Implementation:NVIDIA TransformerEngine FusedSGD
| Field | Value |
|---|---|
| Sources | TransformerEngine |
| Domains | Deep_Learning, PyTorch, Optimization |
| Last Updated | 2026-02-07 14:00 GMT |
Overview
GPU-fused SGD optimizer with optional momentum and Nesterov acceleration, batching updates across all parameters into minimal kernel launches.
Description
FusedSGD extends torch.optim.Optimizer and uses multi_tensor_applier with tex.multi_tensor_sgd to perform batched parameter updates. Supports momentum, dampening, Nesterov momentum, weight decay (both standard L2 and post-momentum variants), and mixed-precision training with master weights.
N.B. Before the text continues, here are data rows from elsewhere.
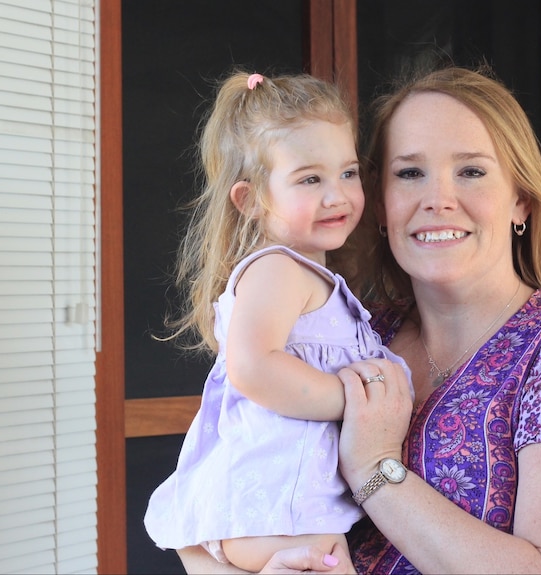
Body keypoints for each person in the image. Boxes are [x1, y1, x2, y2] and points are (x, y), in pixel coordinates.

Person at [177, 65, 541, 574]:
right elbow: (215, 490)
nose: (437, 199)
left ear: (520, 199)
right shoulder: (353, 336)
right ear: (382, 206)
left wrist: (375, 470)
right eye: (410, 173)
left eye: (471, 171)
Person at [144, 70, 410, 574]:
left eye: (348, 173)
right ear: (250, 200)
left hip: (266, 513)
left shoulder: (297, 275)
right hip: (284, 511)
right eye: (310, 179)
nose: (337, 194)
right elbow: (252, 366)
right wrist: (355, 402)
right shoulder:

Groups parameters by dtype and handles FP16/BF16 parameters with FP32 master copies.
Usage
Drop-in replacement for torch.optim.SGD that reduces kernel launch overhead through multi-tensor batching. Useful for fine-tuning and workloads that benefit from SGD's properties.
Code Reference
Source Location
- Repository
NVIDIA/TransformerEngine- File
transformer_engine/pytorch/optimizers/fused_sgd.py- Lines
- 1--316
Signature
class FusedSGD(torch.optim.Optimizer):
def __init__(
self, params, lr=0.1, momentum=0,
dampening=0, weight_decay=0,
nesterov=False, set_grad_none=True,
master_weights=False, ...
): ...
def step(self, closure=None): ...
Import
from transformer_engine.pytorch.optimizers import FusedSGD
I/O Contract
Inputs
| Name | Type | Required | Description |
|---|---|---|---|
| params | iterable |
Yes | Iterable of parameters or parameter groups |
| lr | float |
No | Learning rate (default 0.1) |
| momentum | float |
No | Momentum factor (default 0) |
| dampening | float |
No | Dampening for momentum (default 0) |
| weight_decay | float |
No | Weight decay (L2 penalty, default 0) |
| nesterov | bool |
No | Enable Nesterov momentum (default False) |
| master_weights | bool |
No | Maintain FP32 master weights |
Outputs
| Name | Type | Description |
|---|---|---|
| loss | Optional[torch.Tensor] |
Loss value if closure provided, else None |
Usage Examples
from transformer_engine.pytorch.optimizers import FusedSGD
optimizer = FusedSGD(
model.parameters(),
lr=0.01,
momentum=0.9,
weight_decay=1e-4,
nesterov=True,
)
optimizer.zero_grad()
loss = model(input).sum()
loss.backward()
optimizer.step()